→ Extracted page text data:
= = = =

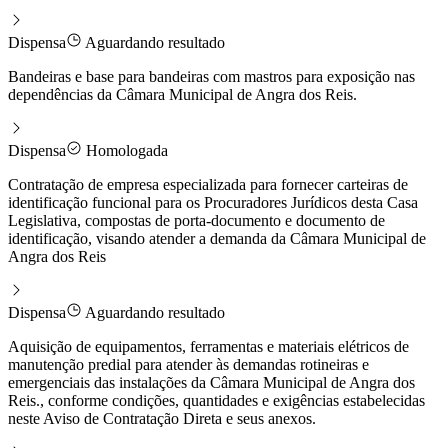
Dispensa
Aguardando resultado
Bandeiras e base para bandeiras com mastros para exposição nas
dependências da Câmara Municipal de Angra dos Reis.
Dispensa
Homologada
Contratação de empresa especializada para fornecer carteiras de
identificação funcional para os Procuradores Jurídicos desta Casa
Legislativa, compostas de porta-documento e documento de
identificação, visando atender a demanda da Câmara Municipal de
Angra dos Reis
Dispensa
Aguardando resultado
Aquisição de equipamentos, ferramentas e materiais elétricos de
manutenção predial para atender às demandas rotineiras e
emergenciais das instalações da Câmara Municipal de Angra dos
Reis., conforme condições, quantidades e exigências estabelecidas
neste Aviso de Contratação Direta e seus anexos.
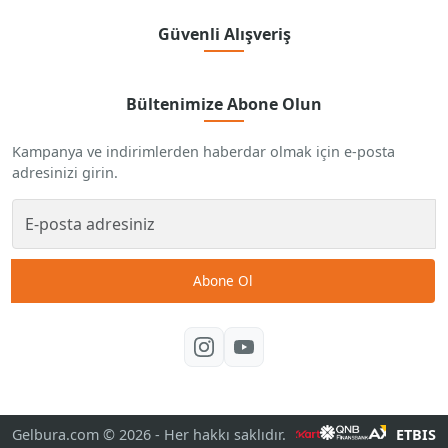
Güvenli Alışveriş
Bültenimize Abone Olun
Kampanya ve indirimlerden haberdar olmak için e-posta
adresinizi girin.
Abone Ol
Gelbura.com © 2026
- Her hakkı saklıdır.
ETBIS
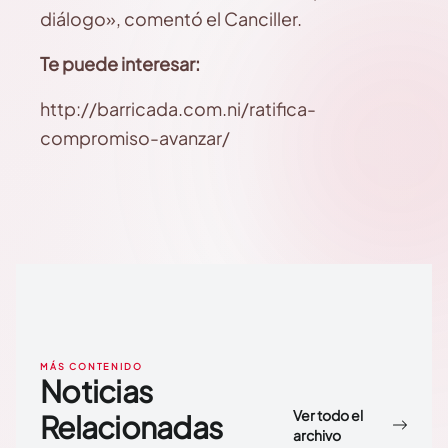
diálogo», comentó el Canciller.
Te puede interesar:
http://barricada.com.ni/ratifica-
compromiso-avanzar/
MÁS CONTENIDO
Noticias
Ver todo el
Relacionadas
archivo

= = = =

→ Instructions for the task: Wherever the string "atender" occurs in the records above, copy that line.

→ Answer for this exercise:
identificação, visando atender a demanda da Câmara Municipal de
manutenção predial para atender às demandas rotineiras e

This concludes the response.